Given request 1
Duplicate the part of the Guerin d'Oro text from "The Guerin d'Oro" to "was Carlos Tevez.".

Guerin d'Oro
- Sport: Association football
- Country: Italy
- Presented by: Guerin Sportivo

History
- First award: 1976
- Editions: 38
- Final award: 2015
- First winner: Claudio Sala
- Most wins: Claudio Sala; Roberto Filippi; Roberto Mancini; Gianluca Pagliuca; Francesco Totti; Carlos Tevez; (2 times each);
- Most recent: Carlos Tevez

= Guerin d'Oro =

Annual award

The Guerin d'Oro (Golden Guerin) was an annual award which was handed out by the Italian magazine Guerin Sportivo to the best Serie A football player.

The first winner of the award was Claudio Sala, while the last was Carlos Tevez.

Supplied material
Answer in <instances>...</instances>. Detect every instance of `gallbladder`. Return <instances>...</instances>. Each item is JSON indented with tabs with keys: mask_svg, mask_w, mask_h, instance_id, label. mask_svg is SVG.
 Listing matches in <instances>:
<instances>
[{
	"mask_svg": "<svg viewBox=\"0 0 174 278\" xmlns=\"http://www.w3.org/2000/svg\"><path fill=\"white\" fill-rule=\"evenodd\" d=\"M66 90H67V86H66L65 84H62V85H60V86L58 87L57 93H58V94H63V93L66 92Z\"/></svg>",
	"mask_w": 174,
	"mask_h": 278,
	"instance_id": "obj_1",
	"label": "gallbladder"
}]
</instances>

Given request 2
Present every line of the records above as a Markdown table with the columns Row and Line, skipping blank lines.

Written answer 1
The Guerin d'Oro (Golden Guerin) was an annual award which was handed out by the Italian magazine Guerin Sportivo to the best Serie A football player.

The first winner of the award was Claudio Sala, while the last was Carlos Tevez.

Written answer 2
| Row | Line |
|---|---|
| 1 | Answer in <instances>...</instances>. Detect every instance of `gallbladder`. Return <instances>...</instances>. Each item is JSON indented with tabs with keys: mask_svg, mask_w, mask_h, instance_id, label. mask_svg is SVG. |
| 2 |  Listing matches in <instances>: |
| 3 | <instances> |
| 4 | [{ |
| 5 | 	"mask_svg": "<svg viewBox=\"0 0 174 278\" xmlns=\"http://www.w3.org/2000/svg\"><path fill=\"white\" fill-rule=\"evenodd\" d=\"M66 90H67V86H66L65 84H62V85H60V86L58 87L57 93H58V94H63V93L66 92Z\"/></svg>", |
| 6 | 	"mask_w": 174, |
| 7 | 	"mask_h": 278, |
| 8 | 	"instance_id": "obj_1", |
| 9 | 	"label": "gallbladder" |
| 10 | }] |
| 11 | </instances> |